The marriage equality postal vote explained to Chinese communities
Please share and continue talking about the importance of equality for all people regardless of sexual orientation, race, ethnicity, age, disability etc.
Source: AGMC Inc. (http://www.agmc.org.au/)
1. Chinese Values Strong Families
The “Yes” vote will allow for our strong Family values to be promoted whilst a “No” vote seeks to discriminate and divide. Remember – LGBTI persons are already a part of the Chinese Community! A vote for Yes will bring us closer as a community.
2. No-Voters are promoting discrimination
Remember Pauline Hanson? A strong supporter of the “no”-vote, in her first speech in parliament stated that Australia was being “swamped by Asians”. Her anti-immigration and anti-multicultural stance is based in fear, prejudice and discrimination. A vote of “NO” validates politicians with Anti-Asian sentiments.

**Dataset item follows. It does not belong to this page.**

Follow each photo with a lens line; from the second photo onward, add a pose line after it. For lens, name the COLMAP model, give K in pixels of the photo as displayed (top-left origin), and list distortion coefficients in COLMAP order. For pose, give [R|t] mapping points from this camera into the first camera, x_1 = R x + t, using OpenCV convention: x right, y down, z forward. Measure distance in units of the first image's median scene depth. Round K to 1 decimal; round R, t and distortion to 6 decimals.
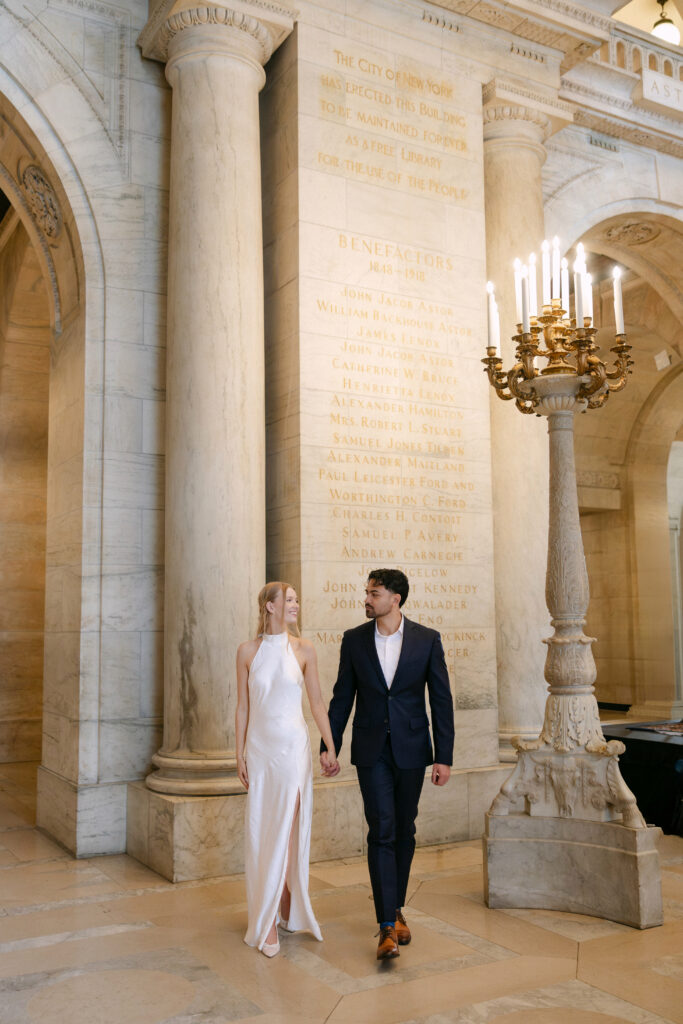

3. The Chinese Community stands against discrimination
As a minority group, many Chinese Australians may have already experienced discriminations themselves in the context of the White Australia policy. We understand and remember that discrimination is often based on misunderstanding, fear, and prejudice. We remember our struggle in Australia to be recognised as equal citizens, the same way that LGBTI persons are struggling now. We should stand up for ALL whom suffer from discrimination, not just ourselves.
4. In Chinese History – the definition of Marriage already previously evolved – and for the better! Remember a time of our grandparents when a man could have many wives? We argue that society evolves for the better: more equality by redefining marriage.
5.Our Children deserve a Equal Society
People who are gay will identify that way regardless of the outcome of this Vote. Most gay people had straight parents. A more EQUAL society is safer for children because they will learn to be kind and tolerant, no matter what their race, gender, sexuality or social background.
6. This Vote is about legal change, separate from religion.
Many No supporters describe religious reasons for voting No. Regardless of our spirituality – many of us came to Australia and enjoy our freedom in this secular democratic country because of the separation of State and Church. We remember examples in Chinese history where influence between religion and government led to the erosion of individual rights.”